** Begin SELECTED EXTRACT **

I. G. – Inspector General is a 2009 Indian Malayalam-language action drama film written and directed by B. Unnikrishnan. The film stars Suresh Gopi in the title lead role followed by Nandini and Ashish Vidyarthi in supporting roles.

Plot 
In Kerala, IG Durga Prasad is the head of Traffic Police, who takes into custody a gang of criminals who involved in hawala transactions. The CM calls a meeting to ascertain the source of the money. Actually, the money is intended for terrorist activities. Knowing the serious situation, the CM orders to form the ATS squad, where Durga Prasad is made as the chief of the squad. The DGP and the ADGP provide complete necessary support to him. Once in a week he has to report the developments to the CM. It is at this time when an allegation comes out that I.G is harassing some fellows who are suspected to be encouraging the terrorists.

** End SELECTED EXTRACT **
** Begin RECORDED INFORMATION **

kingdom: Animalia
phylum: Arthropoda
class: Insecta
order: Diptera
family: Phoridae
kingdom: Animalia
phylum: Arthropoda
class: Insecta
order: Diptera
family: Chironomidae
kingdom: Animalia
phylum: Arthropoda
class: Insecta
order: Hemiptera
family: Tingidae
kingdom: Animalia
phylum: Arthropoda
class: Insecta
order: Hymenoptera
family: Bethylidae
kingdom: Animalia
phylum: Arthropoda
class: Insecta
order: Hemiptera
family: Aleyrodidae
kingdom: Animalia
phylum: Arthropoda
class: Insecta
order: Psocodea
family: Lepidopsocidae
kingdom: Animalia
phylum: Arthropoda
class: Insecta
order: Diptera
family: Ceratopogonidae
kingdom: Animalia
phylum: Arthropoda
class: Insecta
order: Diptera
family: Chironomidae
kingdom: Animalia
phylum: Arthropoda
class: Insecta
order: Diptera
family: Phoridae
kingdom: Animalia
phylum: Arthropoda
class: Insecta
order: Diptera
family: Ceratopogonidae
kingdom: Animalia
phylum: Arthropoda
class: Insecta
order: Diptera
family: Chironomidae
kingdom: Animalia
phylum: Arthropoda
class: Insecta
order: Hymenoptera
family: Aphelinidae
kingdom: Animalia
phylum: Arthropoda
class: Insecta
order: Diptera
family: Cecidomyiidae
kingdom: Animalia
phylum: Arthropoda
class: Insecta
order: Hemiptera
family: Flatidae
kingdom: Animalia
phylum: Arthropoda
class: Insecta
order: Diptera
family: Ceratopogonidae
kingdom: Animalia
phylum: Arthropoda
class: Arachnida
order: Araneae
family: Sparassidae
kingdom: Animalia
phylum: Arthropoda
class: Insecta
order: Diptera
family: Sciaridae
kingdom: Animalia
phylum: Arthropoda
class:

** End RECORDED INFORMATION **

REQUIRED WORK |
1. In the film summary, who wrote and directed I. G. – Inspector General?
2. Rewrite the entries from the line containing "family: Sparassidae" through the final line of the entries, replacing "kingdom" with "realm" and leaving everything else unchanged.
The film summary and the entries have no connection to each other.

COMPLETED EXERCISE |
1. B. Unnikrishnan

2.
family: Sparassidae
realm: Animalia
phylum: Arthropoda
class: Insecta
order: Diptera
family: Sciaridae
realm: Animalia
phylum: Arthropoda
class:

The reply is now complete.